Missouri AG begs Supreme Court to halt ‘any’ Trump hush-money sentence until after 2024 election, but there are already clues as to how the justices may respond

Clarence Thomas, Donald Trump, Andrew Bailey

Justice Clarence Thomas (AP Photo/J. Scott Applewhite); Former President Donald Trump sits inside Manhattan Criminal Court, Thursday, May 2 2024. (Mark Peterson/Pool Photo via AP); Missouri AG Andrew Bailey speaks to reporters after taking the oath of office in Jefferson City, Mo., on Tuesday, Jan. 3, 2023. (AP Photo/David A. Lieb, File)

With the Supreme Court’s immunity decision in Trump v. United States already wreaking havoc on Donald Trump’s hush-money sentencing in New York, pushing the proceeding back at least until mid-September, Missouri Attorney General Andrew Bailey (R) followed through on a vow to sue the Empire State, begging the highest court in the land to hand the Show Me State “modest” relief until after the 2024 election.

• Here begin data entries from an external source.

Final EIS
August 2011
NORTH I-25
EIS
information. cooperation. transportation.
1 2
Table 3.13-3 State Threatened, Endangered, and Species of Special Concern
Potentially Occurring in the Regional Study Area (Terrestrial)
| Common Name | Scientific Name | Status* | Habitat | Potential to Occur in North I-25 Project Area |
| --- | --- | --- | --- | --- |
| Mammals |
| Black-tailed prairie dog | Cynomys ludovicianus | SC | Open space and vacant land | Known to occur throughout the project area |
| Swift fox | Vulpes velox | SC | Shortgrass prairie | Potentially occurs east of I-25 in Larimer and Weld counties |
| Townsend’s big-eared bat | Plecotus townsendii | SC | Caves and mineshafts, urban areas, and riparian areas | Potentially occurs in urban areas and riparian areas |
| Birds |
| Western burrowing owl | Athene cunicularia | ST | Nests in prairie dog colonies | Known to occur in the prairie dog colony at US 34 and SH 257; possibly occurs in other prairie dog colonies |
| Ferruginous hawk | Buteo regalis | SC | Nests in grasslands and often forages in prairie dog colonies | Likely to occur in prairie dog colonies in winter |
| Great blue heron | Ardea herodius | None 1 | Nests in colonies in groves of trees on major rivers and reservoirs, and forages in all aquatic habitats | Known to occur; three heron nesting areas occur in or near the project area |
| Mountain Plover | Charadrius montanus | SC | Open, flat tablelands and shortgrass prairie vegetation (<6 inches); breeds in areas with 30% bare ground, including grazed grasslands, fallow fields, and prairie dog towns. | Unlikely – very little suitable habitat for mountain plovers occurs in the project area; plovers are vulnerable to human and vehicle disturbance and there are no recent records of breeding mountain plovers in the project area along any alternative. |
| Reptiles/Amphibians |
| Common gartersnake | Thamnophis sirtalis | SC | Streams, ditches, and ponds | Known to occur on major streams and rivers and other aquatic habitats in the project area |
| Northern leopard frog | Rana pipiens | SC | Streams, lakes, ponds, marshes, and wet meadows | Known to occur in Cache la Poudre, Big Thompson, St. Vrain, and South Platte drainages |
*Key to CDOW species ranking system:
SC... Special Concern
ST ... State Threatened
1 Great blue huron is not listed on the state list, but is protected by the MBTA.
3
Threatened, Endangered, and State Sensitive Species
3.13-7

Bailey is asking the justices to grant him leave to file a bill of complaint that looks to stay an already loosened gag order on Trump in the Manhattan case and to stay the former president’s “impending sentence” for 34 felony falsification of business records convictions.

The AG’s “one modest request,” as his filing describes it, is that a stay of “any” Trump sentence in the hush-money case must “last until after the 2024 election.”

“This modest request imposes no harm on the State of New York, but it ensures that voters in Missouri and across America are able to make their voices heard this November without one State interfering with the ability of everybody else to hear a major-party candidate campaign,” the filing says, before citing a recent criticism that former New York Governor Andrew Cuomo (D) made on HBO of Manhattan DA Alvin Bragg’s (D) criminal case against Trump.